ACTION ITEM - Locate the word "ankle" in the material, then show every line that holds it.

PROVIDED RECORDS -
# # #

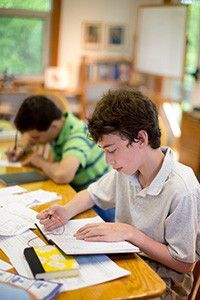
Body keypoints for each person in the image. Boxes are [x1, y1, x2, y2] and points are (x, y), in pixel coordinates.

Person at [37, 88, 200, 299]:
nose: (108, 160)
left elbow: (184, 264)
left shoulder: (182, 188)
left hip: (163, 283)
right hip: (126, 258)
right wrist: (65, 212)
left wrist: (130, 234)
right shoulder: (128, 170)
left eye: (111, 150)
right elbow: (93, 194)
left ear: (140, 139)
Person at [6, 95, 114, 222]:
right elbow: (28, 137)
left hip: (100, 202)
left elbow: (63, 175)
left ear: (54, 126)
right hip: (76, 192)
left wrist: (40, 161)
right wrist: (20, 149)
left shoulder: (78, 136)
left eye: (36, 137)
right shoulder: (60, 118)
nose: (34, 141)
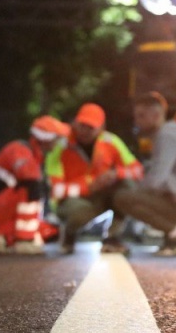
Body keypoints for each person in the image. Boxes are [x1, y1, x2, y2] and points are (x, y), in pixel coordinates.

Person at [113, 92, 176, 256]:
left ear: (156, 115)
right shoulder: (169, 134)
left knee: (123, 197)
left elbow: (155, 180)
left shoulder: (166, 137)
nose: (137, 122)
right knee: (136, 195)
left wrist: (134, 188)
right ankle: (172, 237)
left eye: (141, 116)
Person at [47, 103, 143, 254]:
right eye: (82, 125)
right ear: (75, 123)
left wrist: (115, 173)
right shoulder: (61, 146)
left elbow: (138, 171)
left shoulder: (111, 142)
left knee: (128, 188)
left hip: (102, 196)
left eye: (90, 127)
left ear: (101, 128)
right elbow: (55, 189)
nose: (85, 131)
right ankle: (69, 232)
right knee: (81, 212)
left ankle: (113, 236)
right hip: (72, 200)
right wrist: (88, 186)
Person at [0, 115, 71, 255]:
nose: (58, 143)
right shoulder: (19, 149)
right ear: (46, 139)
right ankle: (23, 240)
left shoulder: (36, 157)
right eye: (57, 138)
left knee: (52, 231)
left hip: (4, 208)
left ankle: (7, 238)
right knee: (30, 186)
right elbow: (30, 181)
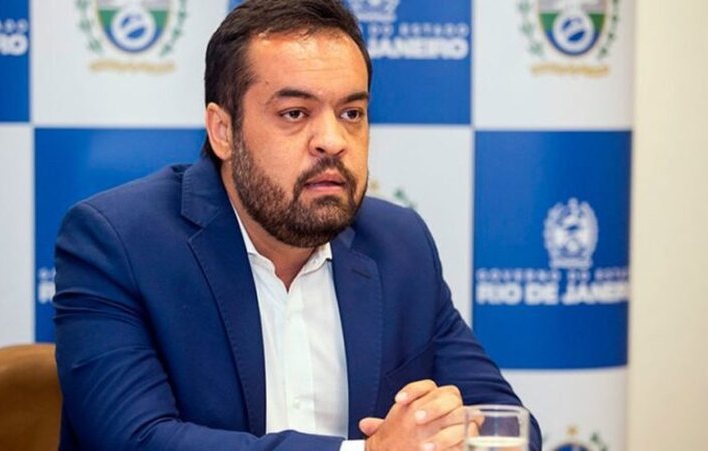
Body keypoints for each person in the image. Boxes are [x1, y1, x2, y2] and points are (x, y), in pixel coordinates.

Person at [53, 0, 541, 450]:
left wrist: (451, 430)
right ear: (223, 131)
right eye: (294, 113)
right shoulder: (118, 242)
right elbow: (137, 441)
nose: (332, 140)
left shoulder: (400, 245)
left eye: (352, 113)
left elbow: (509, 426)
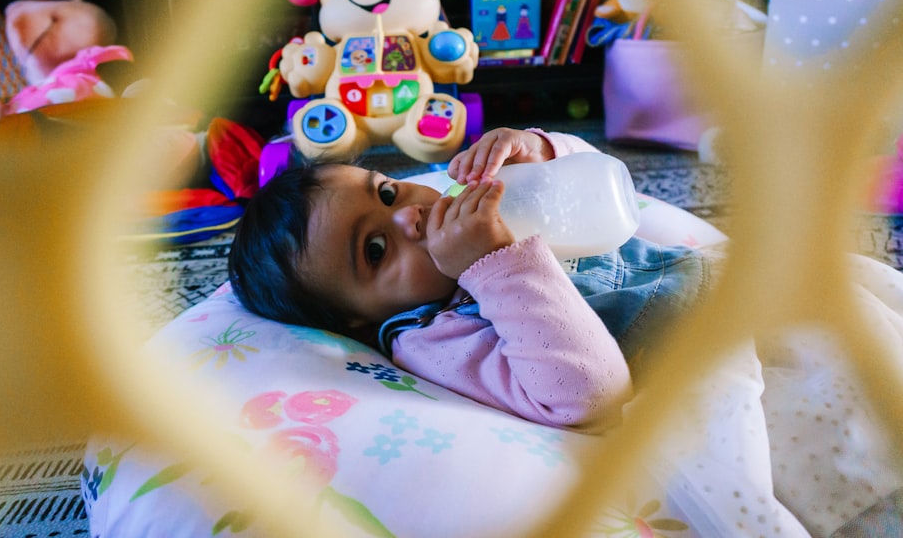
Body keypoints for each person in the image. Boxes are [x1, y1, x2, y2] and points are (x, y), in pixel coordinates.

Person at [228, 127, 720, 431]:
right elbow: (587, 394)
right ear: (355, 318)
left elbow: (602, 185)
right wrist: (498, 262)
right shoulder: (434, 339)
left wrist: (539, 154)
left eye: (386, 193)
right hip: (708, 352)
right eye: (375, 250)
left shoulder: (468, 208)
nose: (409, 217)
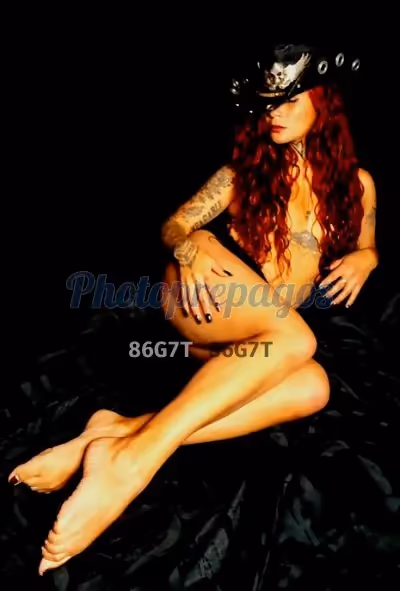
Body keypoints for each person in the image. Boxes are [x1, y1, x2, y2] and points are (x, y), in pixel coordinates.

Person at [9, 44, 378, 575]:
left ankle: (115, 433)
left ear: (324, 102)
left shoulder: (358, 186)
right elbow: (175, 226)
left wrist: (368, 256)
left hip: (255, 340)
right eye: (267, 103)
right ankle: (131, 462)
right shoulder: (242, 173)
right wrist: (186, 247)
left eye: (289, 100)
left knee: (314, 387)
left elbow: (367, 242)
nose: (274, 112)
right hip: (205, 297)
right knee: (299, 341)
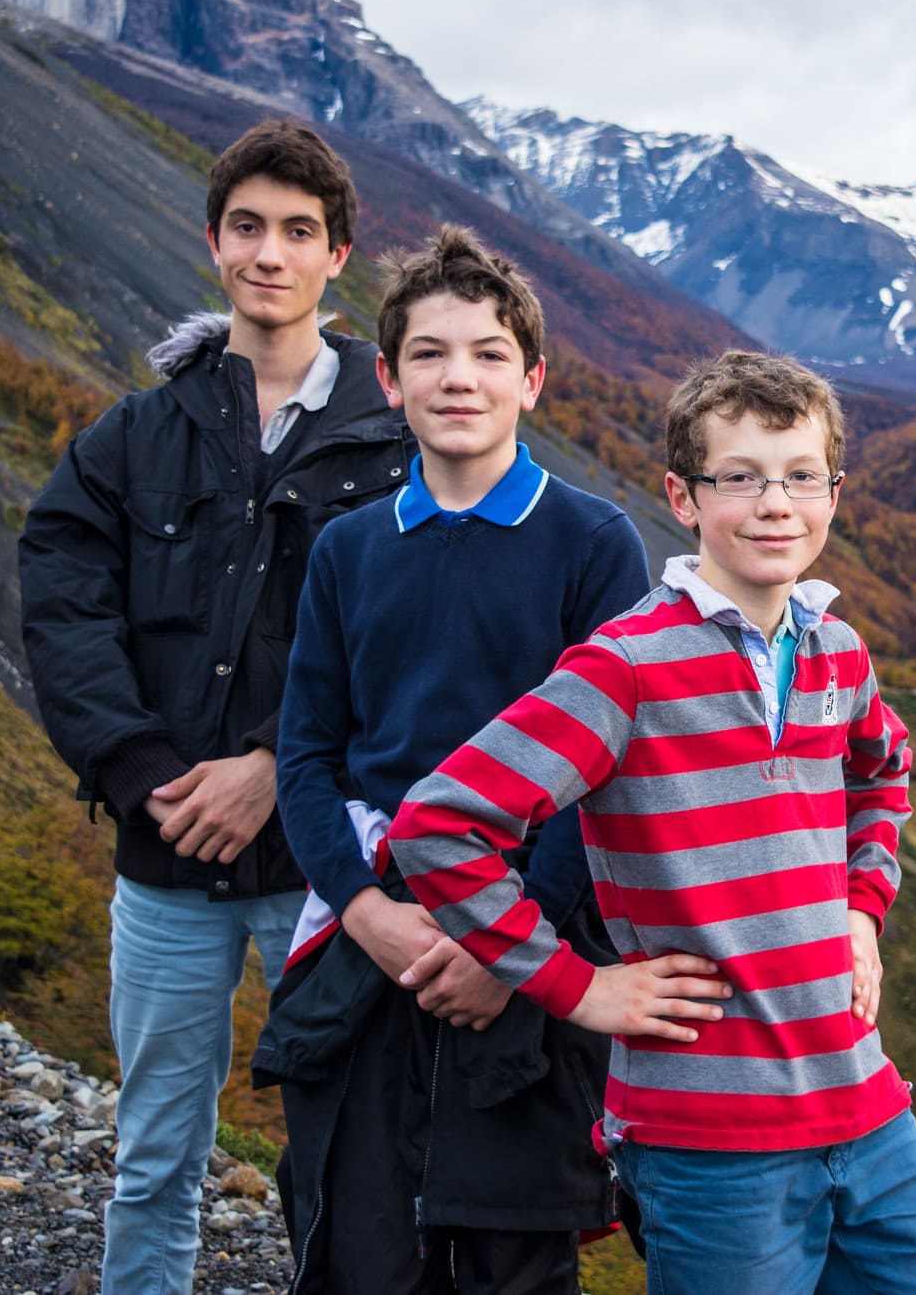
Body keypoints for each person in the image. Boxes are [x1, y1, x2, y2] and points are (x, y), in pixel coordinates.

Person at [389, 350, 916, 1294]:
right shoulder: (625, 668)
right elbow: (438, 828)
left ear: (834, 493)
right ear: (683, 495)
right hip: (712, 1143)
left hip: (869, 1113)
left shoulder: (837, 650)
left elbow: (883, 772)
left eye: (800, 477)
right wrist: (580, 990)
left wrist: (863, 911)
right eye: (739, 478)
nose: (774, 504)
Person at [17, 118, 408, 1295]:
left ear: (339, 255)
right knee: (153, 1159)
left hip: (327, 868)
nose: (270, 253)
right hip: (166, 861)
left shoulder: (394, 448)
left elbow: (399, 649)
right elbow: (62, 602)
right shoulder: (136, 436)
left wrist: (265, 768)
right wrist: (138, 769)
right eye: (249, 227)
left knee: (348, 1159)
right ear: (214, 242)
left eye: (299, 231)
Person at [254, 224, 662, 1293]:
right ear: (388, 380)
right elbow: (306, 756)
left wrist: (508, 947)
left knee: (509, 1255)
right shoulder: (347, 549)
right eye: (428, 354)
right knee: (358, 1246)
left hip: (529, 923)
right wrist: (362, 911)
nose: (458, 377)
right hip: (377, 930)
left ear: (531, 380)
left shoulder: (590, 541)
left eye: (487, 353)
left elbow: (609, 769)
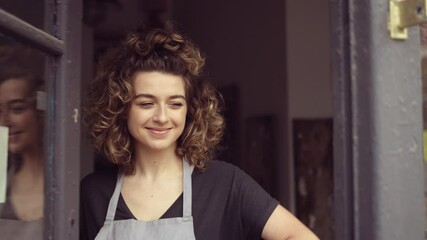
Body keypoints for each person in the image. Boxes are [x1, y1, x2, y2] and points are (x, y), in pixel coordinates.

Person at [80, 27, 319, 240]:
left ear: (190, 110)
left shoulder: (225, 184)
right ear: (121, 108)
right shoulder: (93, 193)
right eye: (146, 103)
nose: (162, 117)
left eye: (175, 104)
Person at [0, 45, 45, 240]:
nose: (5, 122)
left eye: (17, 109)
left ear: (39, 111)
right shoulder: (2, 182)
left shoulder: (69, 181)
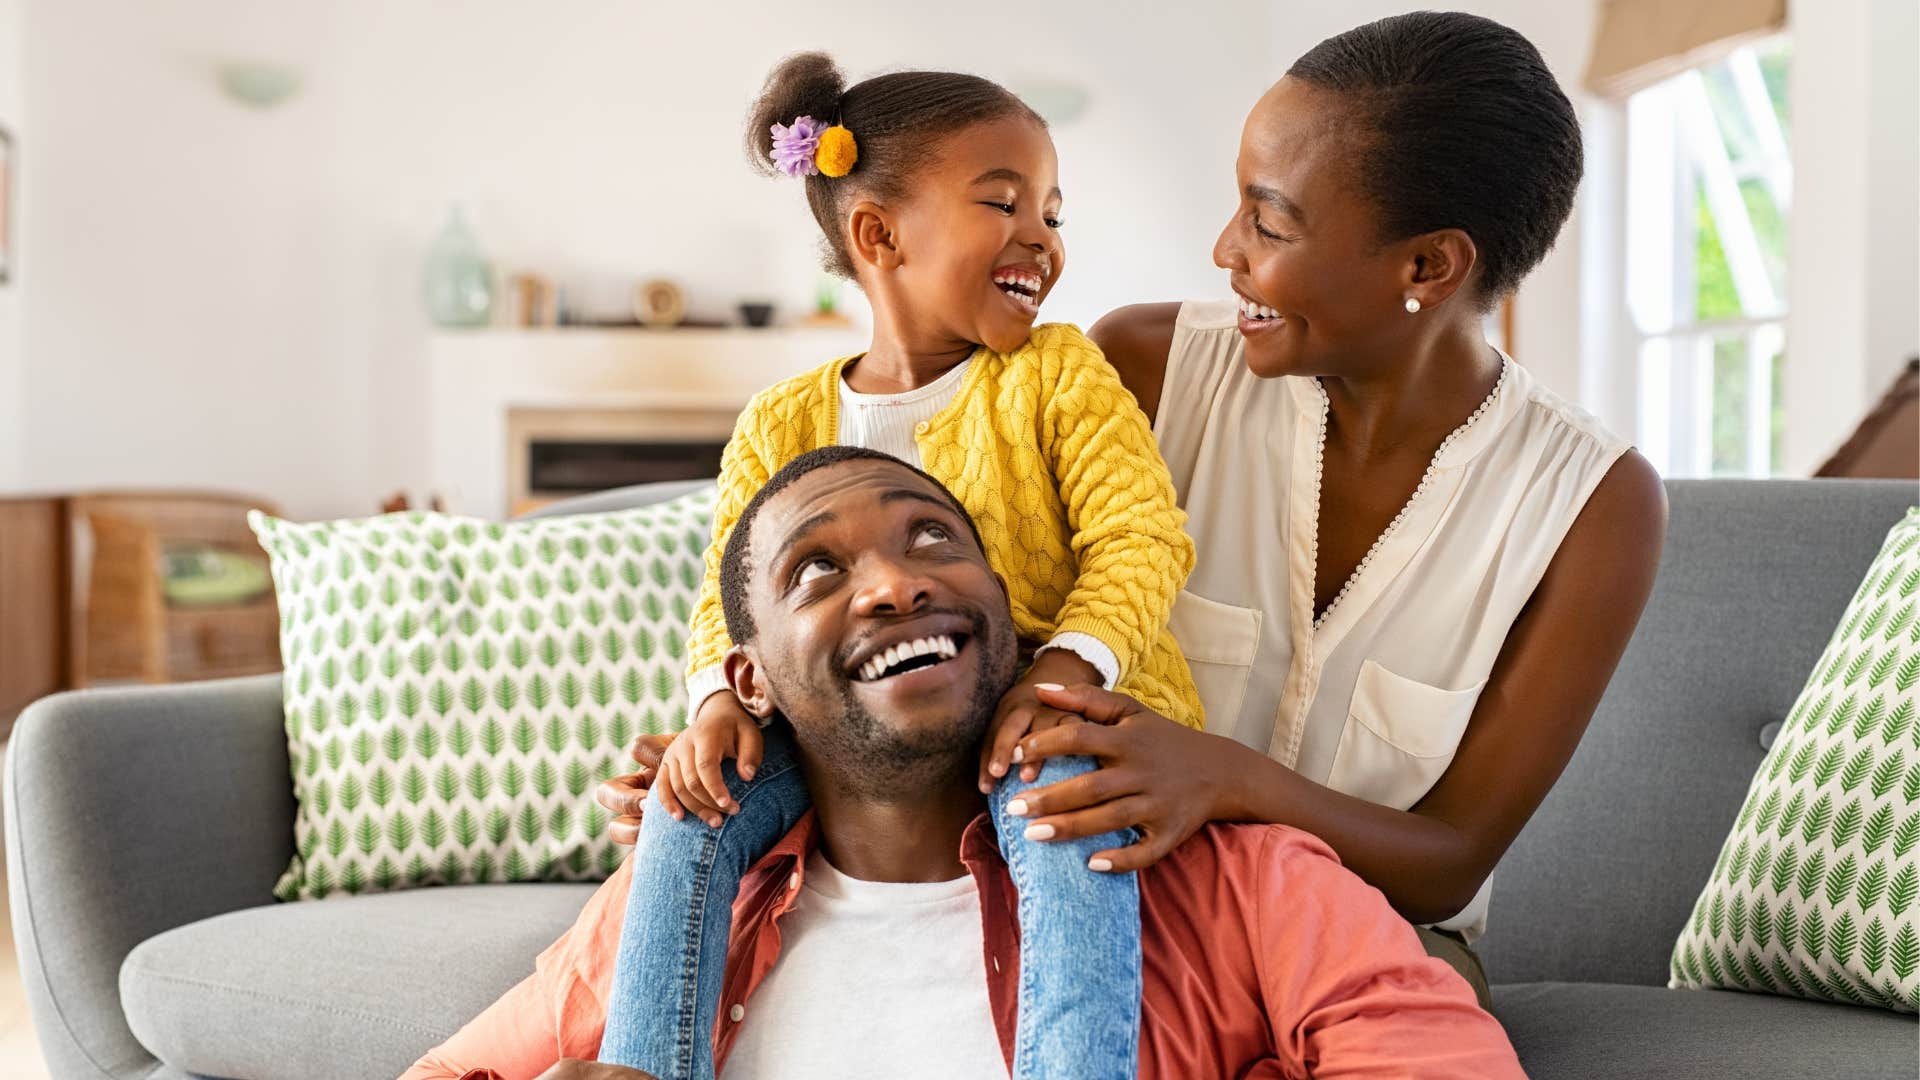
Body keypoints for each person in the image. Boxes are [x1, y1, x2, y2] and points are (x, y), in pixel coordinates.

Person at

# # #

RESULT FOR THIS EXERCISE -
right ankle: (172, 237)
right ankle: (69, 232)
left ankle: (113, 236)
right ankle: (23, 240)
left ankle: (7, 238)
left ankle: (115, 433)
right ankle: (131, 462)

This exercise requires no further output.